The following additional information relating to the above noted claim has been obtained.

03-10-2011: Clerical Error identified when client’s 2nd DSB application submitted on February 13, 2006 was processed:

06-09-2011: Clt submitted his 3rd DSB application (protected date of this app is 01/06/2011 when he submitted his foreign benefit DSB app under the agreement with the Philippines).
15-09-2011: During ECC the client complained several times that he had mentioned his work in the Philippines previously but this fact was never considered (further details are on my ECC File Summary on the IO file).

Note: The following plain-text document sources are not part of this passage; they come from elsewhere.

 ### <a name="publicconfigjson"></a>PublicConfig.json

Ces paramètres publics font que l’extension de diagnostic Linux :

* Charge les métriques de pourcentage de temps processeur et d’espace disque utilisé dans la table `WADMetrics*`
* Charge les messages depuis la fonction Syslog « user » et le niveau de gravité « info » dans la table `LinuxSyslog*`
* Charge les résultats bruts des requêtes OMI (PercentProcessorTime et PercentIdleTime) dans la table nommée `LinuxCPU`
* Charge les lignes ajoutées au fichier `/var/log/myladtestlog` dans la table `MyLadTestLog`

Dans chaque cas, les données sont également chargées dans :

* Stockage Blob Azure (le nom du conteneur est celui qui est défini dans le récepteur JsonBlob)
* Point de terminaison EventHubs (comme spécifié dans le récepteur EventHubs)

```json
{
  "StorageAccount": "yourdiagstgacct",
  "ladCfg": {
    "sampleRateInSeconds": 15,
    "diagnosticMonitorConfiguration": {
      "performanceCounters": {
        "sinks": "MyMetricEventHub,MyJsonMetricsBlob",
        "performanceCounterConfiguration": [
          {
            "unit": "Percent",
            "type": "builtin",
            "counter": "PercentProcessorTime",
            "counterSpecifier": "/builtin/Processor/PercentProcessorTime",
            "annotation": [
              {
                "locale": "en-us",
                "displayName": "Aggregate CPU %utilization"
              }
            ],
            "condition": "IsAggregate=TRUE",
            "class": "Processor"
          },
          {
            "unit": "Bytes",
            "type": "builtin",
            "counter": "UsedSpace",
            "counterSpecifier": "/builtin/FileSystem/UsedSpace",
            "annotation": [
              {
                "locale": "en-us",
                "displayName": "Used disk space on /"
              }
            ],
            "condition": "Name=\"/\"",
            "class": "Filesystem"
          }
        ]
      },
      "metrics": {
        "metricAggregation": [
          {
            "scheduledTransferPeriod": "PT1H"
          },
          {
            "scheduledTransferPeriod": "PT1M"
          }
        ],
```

A review of the regional DSB file shows that the question 6 “Have you ever worked in another country?” was answered “NO” by the client on both his previous applications- the 1st received 17-07-2003, the 2nd 13-02-2006.
However, 2006 application has Philippines (misspelled) handwritten and circled in question 6. The handwriting is identical to that on ECC sheet dated 15-06-2006. It is reasonable to assume that the conversation touched on subject of his foreign work in the Philippines, and the agent added this information to his application.

This application was denied on 15-06-2006. At that time, it should have been forwarded to International Operations for a review under the Canada/Philippines Agreement.

Please review the 2006 application including medical questionnaire and report. The client claims he cannot afford to pay for a new medical report. In the last 2 weeks, he has been several times in Service Canada office in BC re-submitting copies of his previous medical reports, questionnaires and correspondence.

My worksheet is based on his new application, and medical questionnaire dated 13-02-2006.